The third period of exile started with her departure from France in 1929. Maria Pavlovna consciously broke with Europe, and despite her unknown destiny, believed in herself and was not afraid to look life in the eye.
Maria Pavlovna with her son Lennart, 1947. “I have long ago left Russia, but my heart remained there, its destiny would not leave my mind. My own losses no longer meant anything to me; I could judge the situation with the dispassion I had acquired over the last couple of years. I separated myself from all politics. It seemed implausible that the destiny of Russia could be influenced by politicians in exile as they have already proved their ineptness. No matter how torturous a route Russia was going through, she would always remain on the map of the world. Our duty, the duty of Russians, was to leave all our personal interests, leave behind empty hopes and wait until our Russia would pass through the trials. We might be refused return, and we will not take part in the rebuilding of the country, but even from afar we can be useful if we stop holding onto our biased beliefs. I felt that such a preparation for the future is the only right line to adhere to,” wrote Maria Pavlovna.

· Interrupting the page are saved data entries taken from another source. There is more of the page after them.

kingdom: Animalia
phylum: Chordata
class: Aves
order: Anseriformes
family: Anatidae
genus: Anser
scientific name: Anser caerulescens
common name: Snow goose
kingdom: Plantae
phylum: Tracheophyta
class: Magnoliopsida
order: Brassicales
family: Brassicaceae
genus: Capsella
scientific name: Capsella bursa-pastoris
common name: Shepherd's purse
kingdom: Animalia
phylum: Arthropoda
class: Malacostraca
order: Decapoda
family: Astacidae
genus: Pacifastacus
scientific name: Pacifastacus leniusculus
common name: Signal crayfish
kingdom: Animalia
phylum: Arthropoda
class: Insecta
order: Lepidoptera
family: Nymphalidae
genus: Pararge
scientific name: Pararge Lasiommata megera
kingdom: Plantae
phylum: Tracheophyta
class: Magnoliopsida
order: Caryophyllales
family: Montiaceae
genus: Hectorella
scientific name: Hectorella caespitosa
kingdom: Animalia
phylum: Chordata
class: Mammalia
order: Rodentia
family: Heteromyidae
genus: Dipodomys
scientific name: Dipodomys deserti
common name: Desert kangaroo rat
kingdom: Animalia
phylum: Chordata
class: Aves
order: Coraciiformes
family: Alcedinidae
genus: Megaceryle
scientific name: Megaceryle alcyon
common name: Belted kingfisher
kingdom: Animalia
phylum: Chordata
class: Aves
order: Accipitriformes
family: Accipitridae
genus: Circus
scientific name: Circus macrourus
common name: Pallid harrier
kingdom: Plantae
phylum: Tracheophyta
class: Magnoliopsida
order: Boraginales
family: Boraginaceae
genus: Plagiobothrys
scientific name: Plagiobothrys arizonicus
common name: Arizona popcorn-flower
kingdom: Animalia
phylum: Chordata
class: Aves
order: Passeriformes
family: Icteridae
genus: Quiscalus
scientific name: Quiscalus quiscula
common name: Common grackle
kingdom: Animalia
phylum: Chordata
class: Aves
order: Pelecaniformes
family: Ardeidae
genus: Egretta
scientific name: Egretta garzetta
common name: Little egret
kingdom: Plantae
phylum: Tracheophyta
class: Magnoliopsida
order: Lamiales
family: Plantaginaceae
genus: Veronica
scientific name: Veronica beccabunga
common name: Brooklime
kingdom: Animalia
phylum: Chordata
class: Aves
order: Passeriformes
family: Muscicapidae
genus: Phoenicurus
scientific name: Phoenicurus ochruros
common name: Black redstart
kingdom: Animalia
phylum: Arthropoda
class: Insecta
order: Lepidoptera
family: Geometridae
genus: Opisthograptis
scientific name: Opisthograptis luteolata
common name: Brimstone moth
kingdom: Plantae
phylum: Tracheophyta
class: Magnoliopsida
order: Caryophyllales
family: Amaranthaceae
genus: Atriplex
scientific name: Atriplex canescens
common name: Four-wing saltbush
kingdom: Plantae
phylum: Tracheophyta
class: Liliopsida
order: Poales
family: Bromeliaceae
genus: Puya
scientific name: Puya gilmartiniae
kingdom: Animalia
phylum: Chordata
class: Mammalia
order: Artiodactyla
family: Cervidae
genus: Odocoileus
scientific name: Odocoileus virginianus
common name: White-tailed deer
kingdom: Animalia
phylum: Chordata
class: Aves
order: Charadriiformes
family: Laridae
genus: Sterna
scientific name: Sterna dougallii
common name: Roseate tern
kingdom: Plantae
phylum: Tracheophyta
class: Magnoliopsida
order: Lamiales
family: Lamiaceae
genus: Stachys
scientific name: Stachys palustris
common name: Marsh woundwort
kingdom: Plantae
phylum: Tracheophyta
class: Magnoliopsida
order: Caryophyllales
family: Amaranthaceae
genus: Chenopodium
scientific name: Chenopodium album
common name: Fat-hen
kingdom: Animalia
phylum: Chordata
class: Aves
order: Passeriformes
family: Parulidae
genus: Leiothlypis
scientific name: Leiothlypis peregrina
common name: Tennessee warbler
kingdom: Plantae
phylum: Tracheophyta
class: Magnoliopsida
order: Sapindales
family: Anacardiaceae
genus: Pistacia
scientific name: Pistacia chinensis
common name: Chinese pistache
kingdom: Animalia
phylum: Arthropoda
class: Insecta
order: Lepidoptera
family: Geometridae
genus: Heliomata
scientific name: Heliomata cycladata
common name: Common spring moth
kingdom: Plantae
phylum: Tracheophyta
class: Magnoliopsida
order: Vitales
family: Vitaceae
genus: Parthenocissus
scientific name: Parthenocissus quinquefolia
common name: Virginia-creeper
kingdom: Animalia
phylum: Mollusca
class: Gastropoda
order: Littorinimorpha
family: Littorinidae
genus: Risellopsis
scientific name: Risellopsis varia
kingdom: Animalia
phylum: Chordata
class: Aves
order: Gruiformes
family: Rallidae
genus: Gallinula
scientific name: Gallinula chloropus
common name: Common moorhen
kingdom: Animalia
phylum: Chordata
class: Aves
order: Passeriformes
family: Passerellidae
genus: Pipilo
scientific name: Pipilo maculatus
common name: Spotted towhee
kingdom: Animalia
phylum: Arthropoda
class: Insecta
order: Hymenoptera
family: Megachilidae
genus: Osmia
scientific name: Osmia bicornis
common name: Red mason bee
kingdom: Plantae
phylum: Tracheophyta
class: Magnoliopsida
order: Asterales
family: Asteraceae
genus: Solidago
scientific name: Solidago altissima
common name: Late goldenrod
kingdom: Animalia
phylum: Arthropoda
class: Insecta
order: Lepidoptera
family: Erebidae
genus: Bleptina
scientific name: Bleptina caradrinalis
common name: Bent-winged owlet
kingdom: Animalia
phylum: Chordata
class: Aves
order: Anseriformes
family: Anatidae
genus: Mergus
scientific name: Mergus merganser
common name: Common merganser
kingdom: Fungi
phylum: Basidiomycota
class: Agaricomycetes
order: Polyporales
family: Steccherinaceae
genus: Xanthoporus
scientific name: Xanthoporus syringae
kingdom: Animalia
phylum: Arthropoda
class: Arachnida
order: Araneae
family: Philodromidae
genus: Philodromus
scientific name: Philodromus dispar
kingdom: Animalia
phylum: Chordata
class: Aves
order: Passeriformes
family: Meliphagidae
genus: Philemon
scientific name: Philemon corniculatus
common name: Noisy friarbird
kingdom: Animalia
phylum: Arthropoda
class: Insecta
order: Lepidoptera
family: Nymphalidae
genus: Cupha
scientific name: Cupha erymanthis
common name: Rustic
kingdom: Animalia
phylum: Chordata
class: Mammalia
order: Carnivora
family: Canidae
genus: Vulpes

She lived in USA for almost twelve years, then went to Argentina. She wrote and published a book of memoirs, earned her living by drawing and photography, and never stopped her needlework.
After the second world war she returned to Europe, moved in with her son at the estate he inherited on Mainau island, Lake Constance. There, on a rainy December morning of 1958, ended the life’s path of the Grand Russian Duchess, the Swedish Duchess of of Södermanland, Duchess Putyanin, Madame Kitmir, and simply a woman with a “useless education and strict upbringing”, who had been torn by emotions, dashed around the world in search of herself, and at the end of her life insisted with a smile that “to hold up through trials is a delightful experience”.
Maria Pavlovna and her former husband Wilhelm (back of the photo) at her granddaughter’s wedding (the daughter of her son Lennart), 1949.